Today marks a sad day in history. It was 26 years ago – on January 28, 1986 – that America witnessed the Challenger explosion. This was supposed to be a day of great joy and pride. For the very first time, a school teacher was being sent into outer space. Sadly, she was the first and only teacher sent off into space in a space shuttle, because as many people know, the space shuttle, Challenger, exploded shortly after liftoff. There were no survivors.
I was almost 12 years old at the time. I remember how I was in school that day, and how I noticed some of the teachers were acting really sad. We did not watch the launch on TV as so many other schools did for their classes, but we all had heard about it. What we didn’t know was that the shuttle had exploded. I finally asked one teacher why she was so sad and she told me that a teacher died on her way to outer space. She said the space shuttle had blown up and that it was really sad. She was wiping tears from her eyes as she turned away.
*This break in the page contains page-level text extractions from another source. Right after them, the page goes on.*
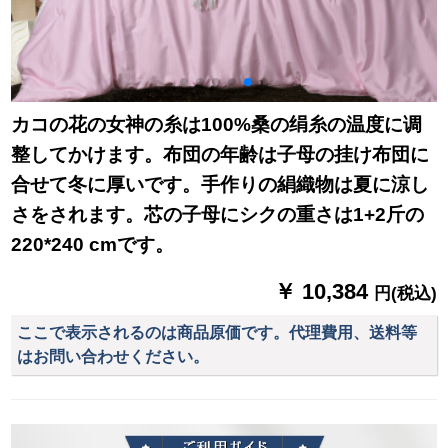
カコの花の女神の糸は100%桑の绢糸の温度に调
整してかけます。布団の年齢は子母の挂け布団に
合せて冬に厚いです。手作りの絹織物は夏に涼し
さをされます。芯の子母にシクの重さは1+2斤の
220*240 cmです。
￥ 10,384
円(税込)
ここで表示されるのは商品原価です。代理費用、送料等
はお問い合わせください。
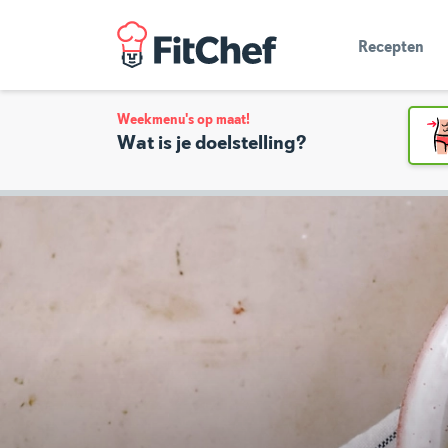
Recepten
Weekmenu's op maat!
Wat is je doelstelling?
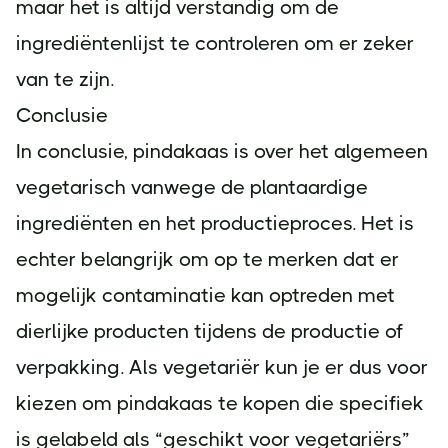
maar het is altijd verstandig om de
ingrediëntenlijst te controleren om er zeker
van te zijn.
Conclusie
In conclusie, pindakaas is over het algemeen
vegetarisch vanwege de plantaardige
ingrediënten en het productieproces. Het is
echter belangrijk om op te merken dat er
mogelijk contaminatie kan optreden met
dierlijke producten tijdens de productie of
verpakking. Als vegetariër kun je er dus voor
kiezen om pindakaas te kopen die specifiek
is gelabeld als “geschikt voor vegetariërs”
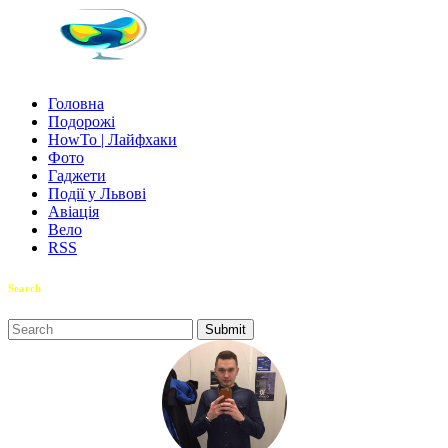
Головна
Подорожі
HowTo | Лайфхаки
Фото
Гаджети
Події у Львові
Авіація
Вело
RSS
Search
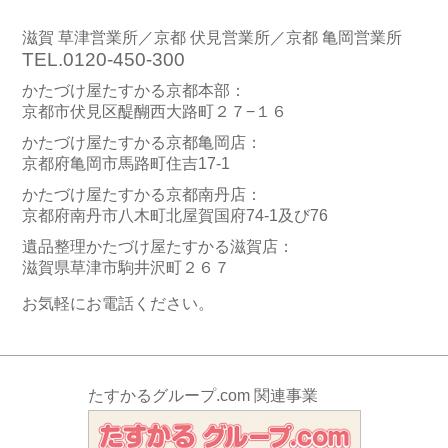
滋賀 草津営業所／京都 伏見営業所／京都 亀岡営業所
TEL.0120-450-300
かたづけ屋たすかる京都本部：
京都市伏見区醍醐西大路町２７−１６
かたづけ屋たすかる京都亀岡店：
京都府亀岡市馬路町住吉17-1
かたづけ屋たすかる京都南丹店：
京都府南丹市八木町北屋賀国府74-1及び76
遺品整理かたづけ屋たすかる滋賀店：
滋賀県草津市駒井沢町２６７
お気軽にお電話ください。
たすかるグループ.com 関連事業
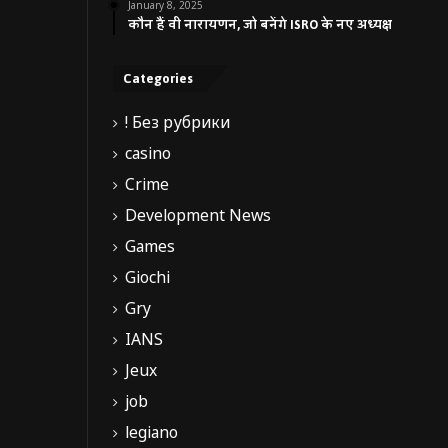
January 8, 2025
कौन हैं वी नारायणन, जो बनेंगे ISRO के नए अध्यक्ष
Categories
! Без рубрики
casino
Crime
Development News
Games
Giochi
Gry
IANS
Jeux
job
legiano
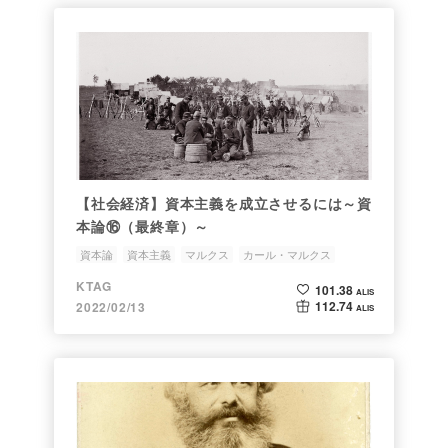
【社会経済】資本主義を成立させるには～資
本論⑯（最終章）～
資本論
資本主義
マルクス
カール・マルクス
KTAG
101.38
ALIS
112.74
2022/02/13
ALIS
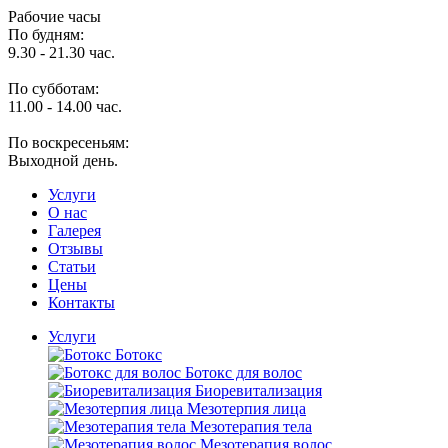
Рабочие часы
По будням:
9.30 - 21.30 час.
По субботам:
11.00 - 14.00 час.
По воскресеньям:
Выходной день.
Услуги
O нас
Галерея
Отзывы
Статьи
Цены
Контакты
Услуги
Ботокс
Ботокс для волос
Биоревитализация
Мезотерпия лица
Мезотерапия тела
Мезотерапия волос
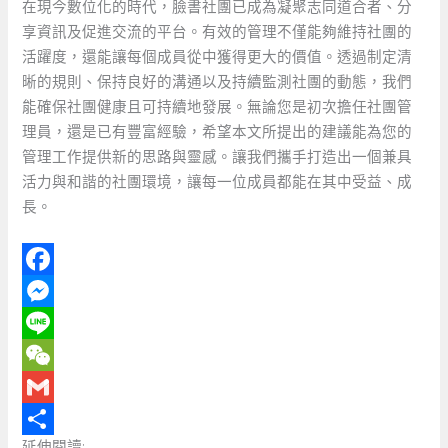
在現今數位化的時代，臉書社團已成為凝聚志同道合者、分
享資訊及促進交流的平台。有效的管理不僅能夠維持社團的
活躍度，還能讓每個成員從中獲得更大的價值。透過制定清
晰的規則、保持良好的溝通以及持續監測社團的動態，我們
能確保社團健康且可持續地發展。無論您是初次擔任社團管
理員，還是已有豐富經驗，希望本文所提出的建議能為您的
管理工作提供新的思路與靈感。讓我們攜手打造出一個兼具
活力與和諧的社團環境，讓每一位成員都能在其中受益、成
長。
F
a
M
c
e
L
e
s
i
W
b
s
n
e
G
延伸閱讀:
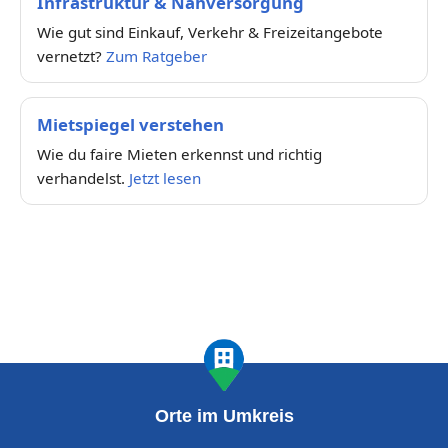
Infrastruktur & Nahversorgung
Wie gut sind Einkauf, Verkehr & Freizeitangebote
vernetzt?
Zum Ratgeber
Mietspiegel verstehen
Wie du faire Mieten erkennst und richtig
verhandelst.
Jetzt lesen
Orte im Umkreis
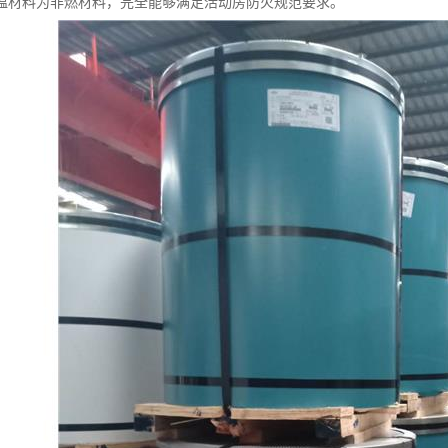
温材料为非燃材料，完全能够满足活动房防火规范要求。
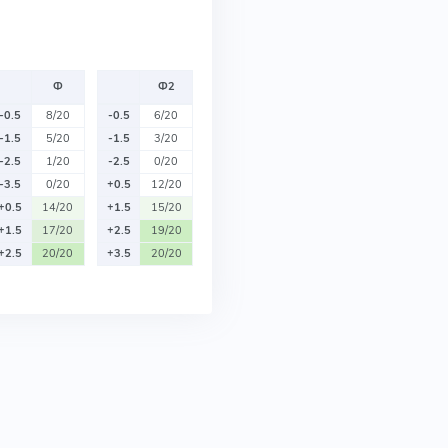
Ф
Ф2
-0.5
8/20
-0.5
6/20
-1.5
5/20
-1.5
3/20
-2.5
1/20
-2.5
0/20
-3.5
0/20
+0.5
12/20
+0.5
14/20
+1.5
15/20
+1.5
17/20
+2.5
19/20
+2.5
20/20
+3.5
20/20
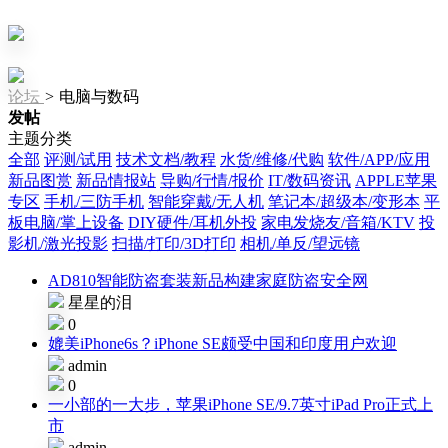
论坛
>
电脑与数码
发帖
主题分类
全部
评测/试用
技术文档/教程
水货/维修/代购
软件/APP/应用
新品图赏
新品情报站
导购/行情/报价
IT/数码资讯
APPLE苹果
专区
手机/三防手机
智能穿戴/无人机
笔记本/超级本/变形本
平
板电脑/掌上设备
DIY硬件/耳机外投
家电发烧友/音箱/KTV
投
影机/激光投影
扫描/打印/3D打印
相机/单反/望远镜
AD810智能防盗套装新品构建家庭防盗安全网
星星的泪
0
媲美iPhone6s？iPhone SE颇受中国和印度用户欢迎
admin
0
一小部的一大步，苹果iPhone SE/9.7英寸iPad Pro正式上
市
admin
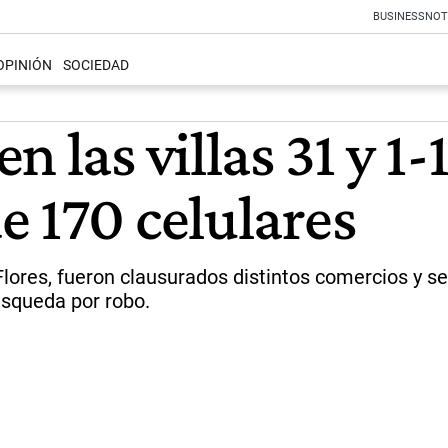
BUSINESS
NOT
OPINIÓN
SOCIEDAD
 las villas 31 y 1-
e 170 celulares
y Flores, fueron clausurados distintos comercios y
úsqueda por robo.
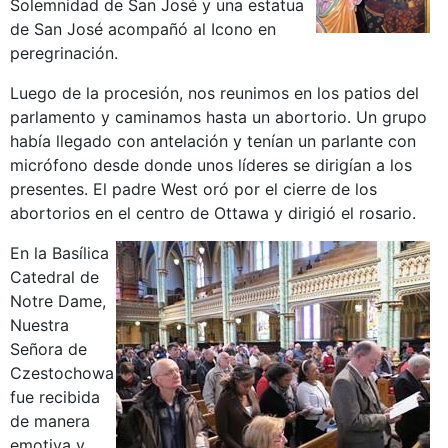
Solemnidad de San José y una estatua
de San José acompañó al Icono en
peregrinación.
Luego de la procesión, nos reunimos en los patios del
parlamento y caminamos hasta un abortorio. Un grupo
había llegado con antelación y tenían un parlante con
micrófono desde donde unos líderes se dirigían a los
presentes. El padre West oró por el cierre de los
abortorios en el centro de Ottawa y dirigió el rosario.
En la Basílica
Catedral de
Notre Dame,
Nuestra
Señora de
Czestochowa
fue recibida
de manera
emotiva y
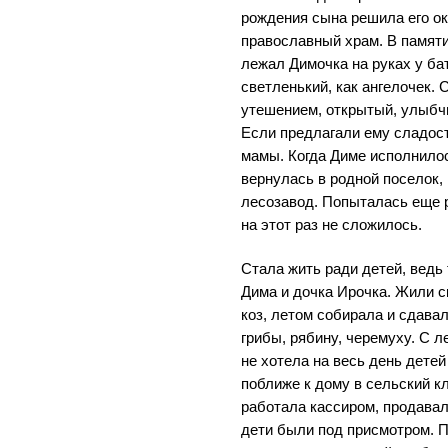
рождения сына решила его ок
православный храм. В памяти
лежал Димочка на руках у ба
светленький, как ангелочек.
утешением, открытый, улыбчи
Если предлагали ему сладост
мамы. Когда Диме исполнилос
вернулась в родной поселок,
лесозавод. Попыталась еще р
на этот раз не сложилось.
Стала жить ради детей, ведь
Дима и дочка Ирочка. Жили с
коз, летом собирала и сдава
грибы, рябину, черемуху. С 
не хотела на весь день дете
поближе к дому в сельский к
работала кассиром, продавала
дети были под присмотром. 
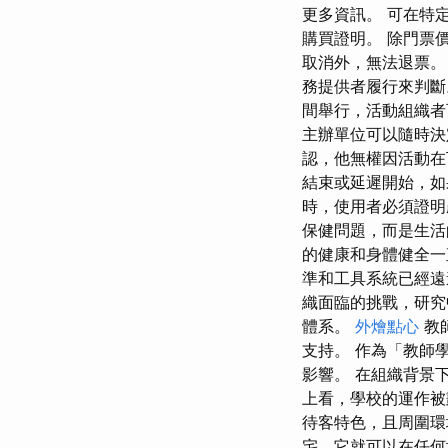
更多資訊。 可在特
購買證明。 除門票
取消外，無法退票。
務提供者履行來判斷
間舉行，活動組織者
主辦單位可以隨時決
認，他無權因活動在
結束或延遲開始，如
時，使用者必須證明
保健問題，而是生活
的健康和身體健全一
準和工具系統已經遠
織面臨的挑戰，研究
體系。
外燴點心
教
支持。 作為「教師
影響。 在組織背景
上看，學校的運作被
待客特色，且周圍環
宅，它就可以在任何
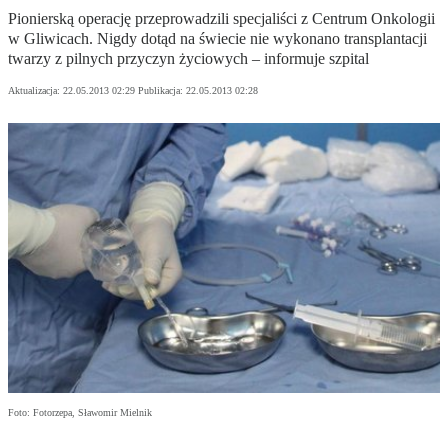
Pionierską operację przeprowadzili specjaliści z Centrum Onkologii
w Gliwicach. Nigdy dotąd na świecie nie wykonano transplantacji
twarzy z pilnych przyczyn życiowych – informuje szpital
Aktualizacja:
22.05.2013 02:29
Publikacja:
22.05.2013 02:28
Foto: Fotorzepa, Sławomir Mielnik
Later, I asked my mom about what had happened. She gave me more information about what was going on. Later, I would hear her and my dad mentioning something or other about it. And I was reminded of that sad day when my favorite TV show at that time, Punky Brewster, ran an episode where Punky’s class watched the launch and how she came home crying because of what happened.
Last year, I did some research on the Challenger tragedy. Some of the articles I read brought back those painful memories and I almost cried when I saw a picture pf the teacher, Christa McAuliffe, with her two young children. Like her, I have young children. I could never imagine leaving them and it breaks my heart that her children lost their mother at such a young age.
When I was a kid, I dreamed about being an astronaut. I took pride in the fact that they were sending women into outer space, and I idolized female astronauts such as Sally Ride. I read everything I could about outer space and being an astronaut, and I dutifully completed astronomy programs on the computer just so I could learn more about what lies in “the final frontier.” I was and still am a huge Star Trek fan, and dreamed of exploring space one day just as members of Starfleet did. Later, my interests turned more toward joining the Air Force (which I never got to do because of my deafness), but I still dream, even today, of being an astronaut. That dream lives on in my heart, despite the Challenger tragedy.
We have not attempted to send a teacher into outer space ever since that one attempt ended in tragedy. Will we ever try again? I know the space program is changing, but one wonders if there are any teachers out there who still dream of being the first teacher in space. Just so we can honor the dream of the one teacher we lost. The one teacher who came so close to making that dream a reality.
May the astronauts we lost on that sad day forever rest in peace and be remembered in our hearts.